Selon une nouvelle étude rendue publique en avril par Ingénieurs Canada, les perspectives d'emploi sont bonnes pour les ingénieurs canadiens. Mais de nombreux défis restent à relever, dont celui, particulièrement flagrant, de l'intégration des ingénieurs sans expérience sur le marché du travail.

Premier constat qui ressort de l'Étude sur le marché du travail dans les domaines de l'ingénierie et de la technologie: alors que les effets négatifs de la récession de 2009 tendent à se dissiper, les perspectives d'emploi pour la période 2010-2018 sont favorables aux ingénieurs. Dans toutes les provinces et pour à peu près tous les secteurs de l'ingénierie (génie civil, mécanique, chimique, informatique, aérospatial, etc.), on navigue d'une offre modérément restreinte à une offre rare. Au Québec, plus particulièrement, c'est le secteur du génie civil qui risque de connaître les plus grandes pénuries, causées par les nombreux départs à la retraite.

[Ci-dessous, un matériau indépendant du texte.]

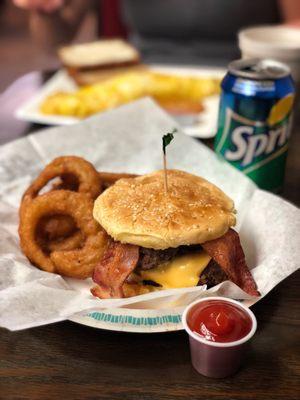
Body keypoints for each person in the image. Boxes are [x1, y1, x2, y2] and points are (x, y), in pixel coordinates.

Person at [12, 0, 300, 65]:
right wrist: (41, 8)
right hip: (136, 90)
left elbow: (294, 31)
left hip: (241, 94)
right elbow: (54, 42)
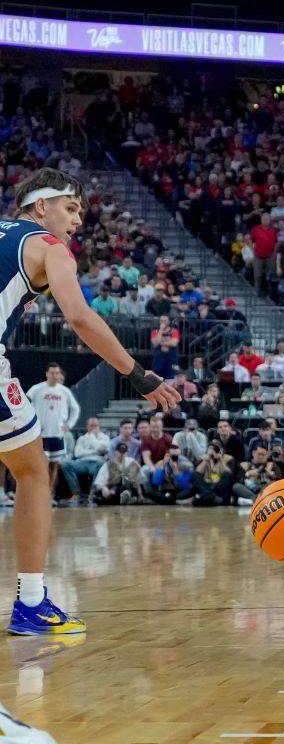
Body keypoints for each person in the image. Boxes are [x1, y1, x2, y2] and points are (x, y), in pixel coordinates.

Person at [1, 169, 178, 635]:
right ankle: (32, 603)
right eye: (72, 208)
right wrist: (137, 374)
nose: (79, 221)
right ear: (41, 207)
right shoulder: (49, 247)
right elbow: (79, 317)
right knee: (33, 471)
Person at [26, 364, 80, 503]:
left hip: (57, 434)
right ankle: (39, 492)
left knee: (54, 464)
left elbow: (75, 409)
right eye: (52, 373)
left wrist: (69, 424)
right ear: (47, 373)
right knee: (40, 464)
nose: (55, 375)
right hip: (40, 435)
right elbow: (25, 403)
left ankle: (49, 493)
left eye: (57, 373)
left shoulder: (64, 391)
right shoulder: (37, 389)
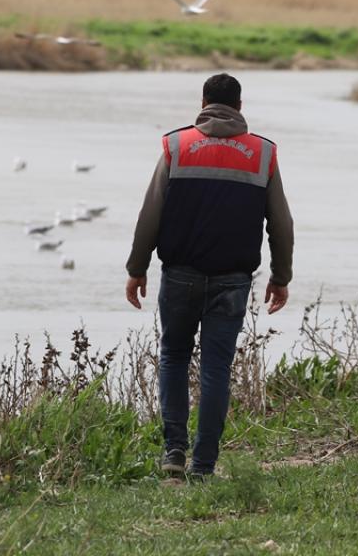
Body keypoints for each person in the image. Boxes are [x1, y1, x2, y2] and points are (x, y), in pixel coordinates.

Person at [124, 73, 294, 479]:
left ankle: (173, 453)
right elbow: (282, 224)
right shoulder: (263, 154)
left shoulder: (176, 147)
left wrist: (136, 268)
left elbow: (150, 213)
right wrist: (280, 276)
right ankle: (203, 465)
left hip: (180, 274)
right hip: (232, 280)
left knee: (174, 358)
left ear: (202, 103)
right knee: (217, 368)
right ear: (239, 107)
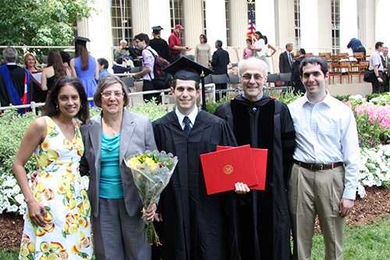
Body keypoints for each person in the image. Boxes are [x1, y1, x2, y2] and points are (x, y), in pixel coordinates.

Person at [152, 56, 237, 260]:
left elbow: (231, 165)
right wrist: (156, 203)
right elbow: (153, 173)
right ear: (172, 91)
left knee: (209, 249)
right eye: (180, 89)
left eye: (190, 89)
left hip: (209, 207)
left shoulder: (217, 125)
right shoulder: (160, 127)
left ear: (198, 92)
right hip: (174, 207)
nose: (185, 94)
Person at [215, 57, 296, 260]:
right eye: (247, 76)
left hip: (272, 192)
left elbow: (288, 154)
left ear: (265, 79)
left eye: (257, 76)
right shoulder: (225, 112)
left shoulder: (279, 110)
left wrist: (278, 182)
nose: (252, 81)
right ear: (238, 79)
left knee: (272, 241)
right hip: (236, 195)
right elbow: (219, 156)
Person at [287, 56, 360, 260]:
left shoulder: (341, 112)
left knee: (333, 239)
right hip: (300, 175)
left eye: (316, 74)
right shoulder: (292, 110)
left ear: (326, 76)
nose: (311, 79)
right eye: (306, 75)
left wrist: (349, 193)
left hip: (332, 176)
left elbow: (352, 155)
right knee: (300, 238)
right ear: (301, 79)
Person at [12, 76, 92, 259]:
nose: (70, 102)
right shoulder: (42, 125)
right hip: (47, 202)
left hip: (76, 202)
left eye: (74, 97)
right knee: (50, 251)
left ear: (81, 99)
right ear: (55, 99)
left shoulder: (79, 126)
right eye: (64, 98)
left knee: (74, 251)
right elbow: (17, 164)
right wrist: (30, 201)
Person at [80, 74, 157, 260]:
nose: (112, 98)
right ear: (99, 98)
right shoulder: (88, 127)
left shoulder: (142, 124)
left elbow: (155, 168)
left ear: (124, 97)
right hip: (102, 202)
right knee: (108, 254)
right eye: (107, 94)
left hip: (135, 202)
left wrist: (153, 200)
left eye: (117, 93)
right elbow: (82, 165)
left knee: (139, 255)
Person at [0, 47, 33, 114]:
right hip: (23, 106)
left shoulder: (1, 71)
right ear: (16, 57)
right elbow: (30, 91)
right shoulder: (25, 72)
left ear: (4, 58)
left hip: (5, 110)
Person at [70, 36, 99, 105]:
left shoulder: (73, 61)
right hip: (93, 86)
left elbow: (74, 78)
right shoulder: (94, 60)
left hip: (81, 86)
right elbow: (97, 77)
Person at [133, 33, 160, 103]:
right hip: (156, 80)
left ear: (143, 42)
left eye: (137, 42)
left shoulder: (145, 52)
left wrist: (138, 75)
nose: (136, 44)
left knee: (148, 103)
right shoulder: (152, 51)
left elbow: (148, 68)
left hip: (149, 81)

«Ce sont d'excellentes nouvelles pour ceux qui voudront se trouver un emploi en génie dans les prochaines années. C'est un choix professionnel qui promet du travail et une carrière excitante avec des projets et des défis», dit Chantal Guay, chef de direction pour Ingénieurs Canada, organisme national qui regroupe les 12 ordres provinciaux et territoriaux réglementant l'exercice de la profession.

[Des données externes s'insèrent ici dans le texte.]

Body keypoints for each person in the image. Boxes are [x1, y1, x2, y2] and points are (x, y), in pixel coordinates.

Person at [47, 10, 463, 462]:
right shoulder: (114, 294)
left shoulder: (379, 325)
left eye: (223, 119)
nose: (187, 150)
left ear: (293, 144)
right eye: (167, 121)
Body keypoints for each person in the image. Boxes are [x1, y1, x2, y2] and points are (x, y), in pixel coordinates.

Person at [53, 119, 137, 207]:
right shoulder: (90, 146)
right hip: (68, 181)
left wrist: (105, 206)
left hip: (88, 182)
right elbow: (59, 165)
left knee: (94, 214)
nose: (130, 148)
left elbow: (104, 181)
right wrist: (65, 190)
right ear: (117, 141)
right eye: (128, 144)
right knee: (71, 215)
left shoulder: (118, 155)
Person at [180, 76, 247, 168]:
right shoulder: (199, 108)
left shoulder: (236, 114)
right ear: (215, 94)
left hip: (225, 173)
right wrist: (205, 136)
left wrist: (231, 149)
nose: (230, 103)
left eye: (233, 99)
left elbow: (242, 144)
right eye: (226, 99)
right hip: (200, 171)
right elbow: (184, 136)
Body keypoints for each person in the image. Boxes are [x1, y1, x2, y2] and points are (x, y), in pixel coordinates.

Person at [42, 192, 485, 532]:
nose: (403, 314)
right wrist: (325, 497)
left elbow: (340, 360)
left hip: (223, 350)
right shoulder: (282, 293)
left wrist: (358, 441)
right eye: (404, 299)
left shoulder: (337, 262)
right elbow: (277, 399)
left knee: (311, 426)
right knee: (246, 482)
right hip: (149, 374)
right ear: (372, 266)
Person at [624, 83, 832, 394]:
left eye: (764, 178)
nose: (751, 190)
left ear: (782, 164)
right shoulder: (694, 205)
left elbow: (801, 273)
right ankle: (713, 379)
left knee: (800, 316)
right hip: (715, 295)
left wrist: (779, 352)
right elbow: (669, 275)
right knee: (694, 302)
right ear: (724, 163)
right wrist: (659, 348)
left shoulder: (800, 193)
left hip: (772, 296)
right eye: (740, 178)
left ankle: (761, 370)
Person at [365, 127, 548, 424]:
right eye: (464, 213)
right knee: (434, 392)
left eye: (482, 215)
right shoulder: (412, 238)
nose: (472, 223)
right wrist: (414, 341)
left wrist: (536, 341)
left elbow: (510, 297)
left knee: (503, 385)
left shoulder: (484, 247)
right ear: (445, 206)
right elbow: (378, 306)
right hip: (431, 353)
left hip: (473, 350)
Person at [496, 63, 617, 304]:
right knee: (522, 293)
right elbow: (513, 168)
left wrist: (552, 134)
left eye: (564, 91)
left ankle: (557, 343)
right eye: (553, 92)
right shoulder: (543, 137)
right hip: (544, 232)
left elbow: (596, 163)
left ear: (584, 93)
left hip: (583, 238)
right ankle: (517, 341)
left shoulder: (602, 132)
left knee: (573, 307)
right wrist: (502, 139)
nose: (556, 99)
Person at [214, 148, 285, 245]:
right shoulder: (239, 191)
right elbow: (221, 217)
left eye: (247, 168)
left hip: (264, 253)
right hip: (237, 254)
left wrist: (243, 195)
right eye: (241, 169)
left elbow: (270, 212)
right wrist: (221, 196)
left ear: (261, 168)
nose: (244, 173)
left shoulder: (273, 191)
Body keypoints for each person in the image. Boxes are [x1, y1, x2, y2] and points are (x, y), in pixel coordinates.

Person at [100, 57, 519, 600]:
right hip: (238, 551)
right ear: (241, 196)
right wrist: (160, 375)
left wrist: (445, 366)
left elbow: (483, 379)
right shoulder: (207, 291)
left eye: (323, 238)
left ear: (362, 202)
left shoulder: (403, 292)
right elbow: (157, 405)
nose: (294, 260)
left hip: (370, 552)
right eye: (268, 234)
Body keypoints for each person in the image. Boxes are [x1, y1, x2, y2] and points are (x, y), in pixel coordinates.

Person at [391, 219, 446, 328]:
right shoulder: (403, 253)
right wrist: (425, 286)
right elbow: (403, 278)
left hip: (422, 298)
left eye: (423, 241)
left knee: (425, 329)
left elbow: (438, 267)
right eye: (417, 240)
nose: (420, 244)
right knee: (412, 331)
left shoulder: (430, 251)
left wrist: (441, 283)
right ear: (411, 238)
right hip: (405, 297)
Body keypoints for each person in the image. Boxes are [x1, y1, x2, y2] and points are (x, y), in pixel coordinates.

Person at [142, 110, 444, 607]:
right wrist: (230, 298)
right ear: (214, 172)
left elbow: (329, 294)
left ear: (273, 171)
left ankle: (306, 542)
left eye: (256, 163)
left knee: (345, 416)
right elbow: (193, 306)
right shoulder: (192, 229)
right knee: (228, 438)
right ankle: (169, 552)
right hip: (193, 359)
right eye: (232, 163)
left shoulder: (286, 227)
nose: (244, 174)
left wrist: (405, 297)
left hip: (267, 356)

C'est peut-être une moins bonne nouvelle pour les employeurs, qui devront batailler fort pour attirer et retenir les meilleurs employés, note Mike Winterfield, président de Randstad Engineering, qui a collaboré à l'étude. «Quand vous êtes dans une telle situation, vous avez plus de chances de voir des employés partir et des candidats refuser vos offres à cause de la forte concurrence. C'est vraiment un temps pour les entreprises de miser sur ce qu'elles ont à offrir et que d'autres n'ont pas. Si vous n'avez pas de qualités pour vous distinguer, vous feriez mieux de les développer rapidement!»

Le poids de l'expérience

La pénurie est particulièrement marquée pour les ingénieurs possédant de cinq à dix ans d'expérience, une denrée rare et recherchée. L'expérience des ingénieurs est notamment prisée, car tout diplômé d'une école de génie doit être supervisé pendant ses premières années de pratique par un ingénieur licencié. «Ces derniers s'assurent que le travail des ingénieurs juniors, comme on les appelle au Québec, respecte les bonnes pratiques du métier, l'éthique professionnelle et la protection du public», explique Mme Guay.

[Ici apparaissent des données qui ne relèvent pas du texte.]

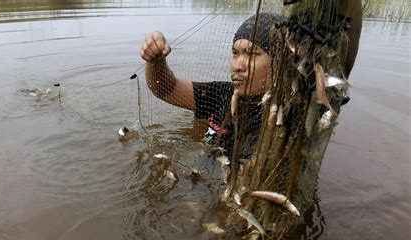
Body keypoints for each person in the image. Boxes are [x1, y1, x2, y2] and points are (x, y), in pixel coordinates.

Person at [140, 7, 362, 158]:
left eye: (252, 54)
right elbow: (164, 89)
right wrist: (156, 60)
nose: (238, 65)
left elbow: (347, 49)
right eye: (235, 53)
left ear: (280, 61)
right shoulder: (222, 94)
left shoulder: (293, 113)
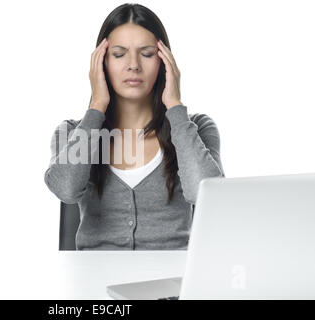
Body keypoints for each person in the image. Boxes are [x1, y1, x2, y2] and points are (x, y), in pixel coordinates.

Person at [44, 3, 225, 250]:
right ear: (101, 64)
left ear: (164, 62)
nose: (133, 65)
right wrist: (97, 105)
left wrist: (174, 105)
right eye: (119, 54)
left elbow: (206, 195)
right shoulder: (72, 132)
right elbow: (66, 189)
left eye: (147, 54)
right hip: (95, 281)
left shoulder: (197, 128)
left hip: (170, 281)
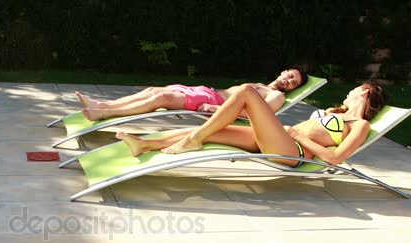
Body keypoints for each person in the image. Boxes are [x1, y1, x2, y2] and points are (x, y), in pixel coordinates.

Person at [116, 82, 386, 168]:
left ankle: (193, 141)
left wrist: (301, 139)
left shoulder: (359, 125)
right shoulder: (333, 111)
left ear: (365, 92)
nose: (349, 93)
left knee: (246, 92)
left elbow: (336, 159)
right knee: (214, 131)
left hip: (294, 151)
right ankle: (144, 144)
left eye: (354, 90)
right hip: (281, 138)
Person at [76, 68, 308, 121]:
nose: (288, 80)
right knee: (154, 90)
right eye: (290, 75)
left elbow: (258, 116)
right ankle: (102, 104)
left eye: (293, 82)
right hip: (207, 91)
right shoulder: (261, 84)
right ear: (283, 71)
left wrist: (218, 110)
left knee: (161, 100)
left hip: (213, 101)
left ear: (292, 88)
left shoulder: (276, 96)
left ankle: (103, 114)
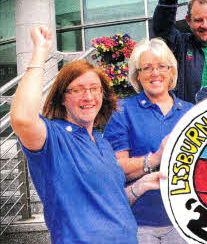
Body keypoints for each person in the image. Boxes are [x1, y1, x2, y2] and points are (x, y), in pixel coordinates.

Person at [10, 26, 163, 243]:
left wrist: (140, 186)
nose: (88, 96)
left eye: (95, 89)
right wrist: (39, 54)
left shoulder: (101, 142)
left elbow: (110, 203)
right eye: (78, 89)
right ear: (62, 97)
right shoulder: (53, 138)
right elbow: (22, 118)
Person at [104, 37, 192, 244]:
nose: (155, 73)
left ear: (171, 71)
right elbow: (115, 169)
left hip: (184, 222)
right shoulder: (122, 111)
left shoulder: (189, 112)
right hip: (139, 224)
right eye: (147, 68)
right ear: (137, 75)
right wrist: (156, 158)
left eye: (162, 66)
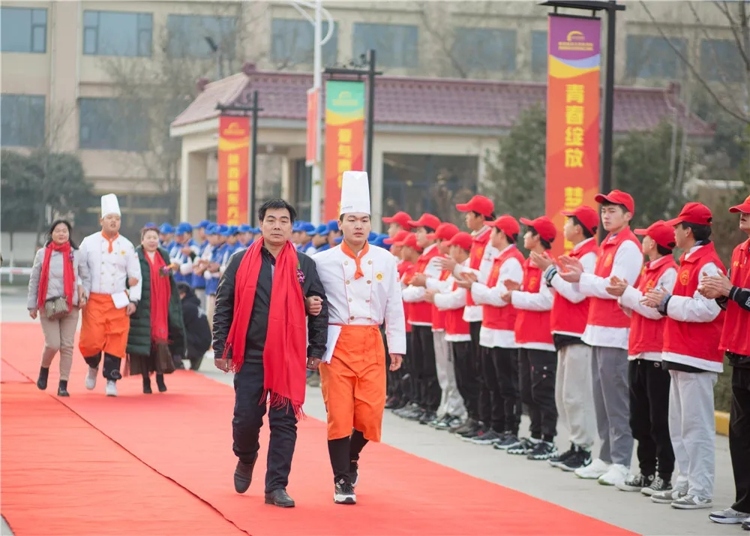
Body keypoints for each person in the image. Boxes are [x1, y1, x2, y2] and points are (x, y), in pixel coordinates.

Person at [212, 199, 328, 508]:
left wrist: (316, 349)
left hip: (288, 358)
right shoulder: (240, 261)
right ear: (261, 224)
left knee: (285, 423)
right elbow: (224, 305)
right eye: (271, 220)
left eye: (284, 220)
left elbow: (319, 308)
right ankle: (246, 456)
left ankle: (276, 486)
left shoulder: (305, 264)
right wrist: (221, 346)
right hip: (251, 354)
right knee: (245, 420)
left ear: (292, 226)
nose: (277, 225)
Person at [313, 171, 406, 505]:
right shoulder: (320, 261)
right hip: (336, 342)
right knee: (339, 413)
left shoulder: (385, 259)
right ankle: (341, 480)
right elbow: (306, 296)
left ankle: (352, 458)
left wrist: (397, 345)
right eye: (351, 219)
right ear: (340, 223)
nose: (358, 225)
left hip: (371, 340)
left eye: (364, 220)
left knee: (369, 417)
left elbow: (395, 303)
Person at [641, 202, 726, 510]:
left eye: (677, 227)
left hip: (696, 355)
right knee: (678, 425)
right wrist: (666, 302)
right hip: (679, 351)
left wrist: (667, 303)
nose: (673, 231)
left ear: (688, 231)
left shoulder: (707, 265)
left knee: (696, 426)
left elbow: (708, 309)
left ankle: (700, 490)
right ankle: (684, 483)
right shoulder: (691, 261)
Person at [557, 190, 642, 486]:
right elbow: (598, 284)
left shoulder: (628, 247)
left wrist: (583, 279)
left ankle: (621, 461)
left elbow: (614, 288)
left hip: (616, 332)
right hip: (597, 330)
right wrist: (583, 278)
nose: (606, 215)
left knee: (616, 400)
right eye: (604, 210)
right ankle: (604, 457)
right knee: (602, 401)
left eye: (613, 210)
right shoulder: (608, 244)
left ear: (628, 215)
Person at [605, 220, 677, 495]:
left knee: (659, 418)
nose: (643, 241)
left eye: (646, 237)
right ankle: (646, 470)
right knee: (640, 418)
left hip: (656, 352)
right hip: (638, 350)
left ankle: (664, 474)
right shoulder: (649, 270)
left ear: (654, 243)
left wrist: (629, 294)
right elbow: (638, 307)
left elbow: (655, 309)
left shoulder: (669, 272)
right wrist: (624, 297)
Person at [531, 206, 599, 471]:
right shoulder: (576, 253)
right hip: (565, 332)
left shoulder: (590, 255)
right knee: (564, 395)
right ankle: (574, 444)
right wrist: (552, 275)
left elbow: (576, 294)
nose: (566, 227)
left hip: (578, 333)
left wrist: (550, 273)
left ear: (579, 227)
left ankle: (583, 448)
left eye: (570, 222)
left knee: (576, 395)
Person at [703, 195, 750, 527]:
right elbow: (735, 301)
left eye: (747, 214)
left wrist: (731, 291)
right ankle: (743, 503)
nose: (741, 218)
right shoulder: (738, 252)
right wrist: (721, 296)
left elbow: (740, 294)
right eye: (741, 213)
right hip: (740, 351)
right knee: (740, 433)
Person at [461, 215, 524, 446]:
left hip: (504, 330)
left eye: (495, 231)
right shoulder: (500, 259)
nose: (491, 236)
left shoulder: (512, 261)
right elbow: (489, 288)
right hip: (490, 327)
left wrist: (474, 287)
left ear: (503, 234)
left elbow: (499, 297)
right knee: (491, 381)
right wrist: (474, 283)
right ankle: (494, 426)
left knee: (506, 384)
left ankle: (509, 429)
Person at [502, 216, 558, 460]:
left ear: (538, 238)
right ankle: (535, 436)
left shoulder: (547, 265)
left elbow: (547, 300)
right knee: (527, 391)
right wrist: (519, 292)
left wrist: (516, 297)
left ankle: (548, 438)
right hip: (525, 335)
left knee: (541, 390)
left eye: (528, 232)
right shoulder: (528, 264)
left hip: (541, 337)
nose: (524, 236)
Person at [78, 194, 142, 397]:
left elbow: (135, 276)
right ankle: (93, 365)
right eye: (109, 217)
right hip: (94, 299)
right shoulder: (88, 243)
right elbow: (78, 270)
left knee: (116, 341)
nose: (114, 221)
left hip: (118, 300)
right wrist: (80, 290)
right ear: (101, 220)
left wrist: (134, 299)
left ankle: (111, 380)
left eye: (117, 218)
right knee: (91, 341)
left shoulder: (127, 245)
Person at [447, 195, 497, 439]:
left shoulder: (489, 241)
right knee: (473, 370)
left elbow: (482, 276)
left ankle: (484, 419)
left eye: (469, 213)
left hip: (483, 309)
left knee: (481, 371)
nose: (466, 217)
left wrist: (457, 270)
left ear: (480, 216)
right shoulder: (479, 241)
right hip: (474, 309)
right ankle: (475, 416)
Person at [408, 222, 466, 429]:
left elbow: (447, 290)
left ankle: (455, 410)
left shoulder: (447, 265)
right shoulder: (443, 264)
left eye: (444, 241)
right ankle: (446, 408)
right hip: (440, 320)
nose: (441, 245)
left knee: (450, 371)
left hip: (447, 322)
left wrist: (428, 285)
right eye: (441, 241)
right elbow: (442, 287)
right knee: (443, 371)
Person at [27, 220, 90, 397]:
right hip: (48, 305)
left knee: (67, 346)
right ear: (51, 233)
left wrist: (85, 295)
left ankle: (63, 383)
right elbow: (34, 280)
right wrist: (32, 305)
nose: (62, 234)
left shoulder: (76, 254)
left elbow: (86, 277)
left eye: (65, 231)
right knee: (53, 344)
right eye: (58, 231)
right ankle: (44, 369)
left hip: (71, 306)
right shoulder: (42, 254)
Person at [126, 227, 186, 394]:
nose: (152, 240)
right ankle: (146, 380)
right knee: (145, 343)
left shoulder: (164, 255)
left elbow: (167, 277)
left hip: (161, 305)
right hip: (144, 307)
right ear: (142, 240)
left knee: (160, 341)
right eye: (149, 237)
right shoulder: (136, 256)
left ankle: (160, 376)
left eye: (155, 237)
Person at [426, 232, 474, 431]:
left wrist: (436, 297)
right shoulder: (453, 269)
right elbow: (447, 289)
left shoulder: (464, 269)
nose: (445, 248)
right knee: (447, 372)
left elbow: (457, 297)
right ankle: (448, 409)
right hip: (449, 326)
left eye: (451, 245)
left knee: (457, 374)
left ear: (460, 249)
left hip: (460, 327)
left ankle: (457, 411)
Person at [402, 213, 443, 424]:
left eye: (420, 230)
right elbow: (413, 284)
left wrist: (406, 293)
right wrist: (410, 290)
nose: (416, 234)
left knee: (429, 366)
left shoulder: (435, 258)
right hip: (416, 318)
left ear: (431, 234)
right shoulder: (424, 257)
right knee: (418, 365)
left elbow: (418, 289)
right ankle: (420, 403)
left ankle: (430, 405)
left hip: (427, 318)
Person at [177, 282, 213, 371]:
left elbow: (176, 327)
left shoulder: (185, 308)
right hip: (204, 344)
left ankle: (177, 360)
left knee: (172, 332)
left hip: (194, 344)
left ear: (182, 294)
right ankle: (195, 358)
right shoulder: (195, 306)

Ainsi, malgré la rareté de main-d'oeuvre prévue, beaucoup de jeunes diplômés et d'immigrants sans énormément d'expérience pourraient avoir de la difficulté à se trouver un emploi. «C'est un message très clair à la profession: il faut s'assurer que ces gens puissent trouver des emplois supervisés en génie, pour qu'à leur tour, ils obtiennent leur licence. Faute de quoi on aura un problème encore plus grand dans l'avenir», avertit Mme Guay. Selon l'étude, la difficulté à trouver une main-d'oeuvre expérimentée a mené certaines sociétés à embaucher des travailleurs étrangers et même à se délocaliser.

Pour assurer l'existence d'une prochaine génération d'ingénieurs, tous devront collaborer étroitement, de l'industrie en passant par les écoles de formation, croit Mme Guay. Certaines institutions, comme Concordia ou l'Université de Moncton, ont déjà pris un virage en offrant des programmes coop (alternance travail-études), avec stages en milieu professionnel.

Les sociétés peuvent aussi investir dans la formation des ingénieurs chevronnés de demain avec des programmes de mentorat. «Actuellement, on trouve ces initiatives surtout chez des entreprises plus progressistes, note M. Winterfield. C'est un bon départ, mais les entreprises devront apprendre à être plus créatives. Par exemple, plutôt que d'essayer de trouver chez une seule personne l'expérience recherchée, pourquoi ne pas former une équipe de travailleurs avec des expériences diversifiées et complémentaires?»

Bref, dans les circonstances actuelles, les entreprises ont tout à gagner à changer leur mentalité par rapport à l'embauche, conclut M. Winterfield. «Deux conseils: engagez en vous basant sur le potentiel plutôt que sur l'expérience et engagez les meilleurs candidats sur le marché plutôt que de vouloir absolument trouver votre candidat idéal!»